There were 12 people present and not a one of them was without something for which they struggle–(I’m not alone with my struggle). Secondly, everyone had information about what to do at the portal, but, putting what I know into practice? This was the second struggle. Many of these struggles are things one “wants to do”. I found that sleeping in instead of getting up to have devotions was one of these struggles brought to the table last night. Every time/everyday, it is a choice.

Something I felt God made clear for me in this conversation was that I was not the one who was to step through the portal. I am the one with the struggle/temptation, but it is my choice to invite The Holy Spirit to step through the portal which will then bring LIGHT into the approaching darkness. This step of invitation is what a maturing “new creation” takes or is learning to take.

I think the most thoughtful lesson I’ve learned from these past few days is found in I Corinthians 10:13. In this scripture Paul points out that there is no temptation which is not common to man. I have always felt my temptation/s was hugely uncommon to man, but in these past few days, and the conversation of last night, I find the truth of this scripture. All that I struggle with and have struggled with is common. Satan has wanted me to believe his lies. God is even more determined that I will not only know His Truth, but I will also believe it is for me. Today, I know and believe. How humbling and praiseworthy this is!

THE JOURNEY CONTINUES: JULY 13, 2022

I sit at my computer this morning wondering if I should write more about yesterday’s blog? I have to confess that what I’d written about the portal stayed with me the entire day and is still with me this morning. I wanted the portal to give direct access to the Power of God–The Holy Spirit so that in so doing, the temptation would be destroyed and done away with. However, God doesn’t deliver His Power in the same way power is delivered in the hero movies I sometimes like to watch. God’s Power is usually engaged by the use of the choice He gave me at creation.

Choice has an abundant amount of power within it. When I am tempted, will I choose to walk away from it and occupy myself in something else? Will I call or text my sponsor? Will I surrender it knowing it will lead to sin if I don’t? I write all of this because when I stand at the portal where I have access to God’s Almighty Power, I must choose to do my part. Will I let go?

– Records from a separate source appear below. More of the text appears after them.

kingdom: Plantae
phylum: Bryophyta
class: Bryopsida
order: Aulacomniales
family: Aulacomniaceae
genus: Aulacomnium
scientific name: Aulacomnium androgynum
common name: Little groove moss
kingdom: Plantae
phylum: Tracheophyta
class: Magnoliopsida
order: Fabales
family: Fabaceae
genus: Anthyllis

Beginning to be a new creation shows steps I have always wanted to take yet found myself weak at times in so doing. Opening my hands to let go or walking away from something is my choice at the portal. My part? I give it over to you Jesus so Your Promised Gift can now do His part. I love you for this Jesus!

THE JOURNEY CONTINUES: JULY 12, 2022

As I was reading in my bible this morning–The Passion, I came across a passage that froze me in place. It was the concluding part of II Corinthians 12:10. It reads, “…for my weakness becomes a portal to God’s Power.” In my entire life I’ve never read anything or heard anything that made me want to say, WHAT???!!! like this did. Yet, as soon as I thought about it I knew there was a truth here God has been trying to teach me for quite sometime. I think it is right on track with His leading me into living as a new creation.

I know that when I am strongly tempted I am to surrender it and ask for The Holy Spirit’s help. Yet, something changes dramatically for me when I see temptation as a direct route to The Holy Spirit–a portal. I also know from James 5:16 that I am to confess these times of temptation to someone I trust. So I stand at the portal (temptation) confess it to a trusted friend and it is then I am in the presence of The Holy Spirit and His Power. Satan and his minions cannot be in this Presence. I literally can see this in my mind. I’ve never had such clarity for this.

If I were a kid I would think I just had an object lesson from my Sunday School teacher. Yet, this was my object lesson from God’s Word itself. I am AMAZED!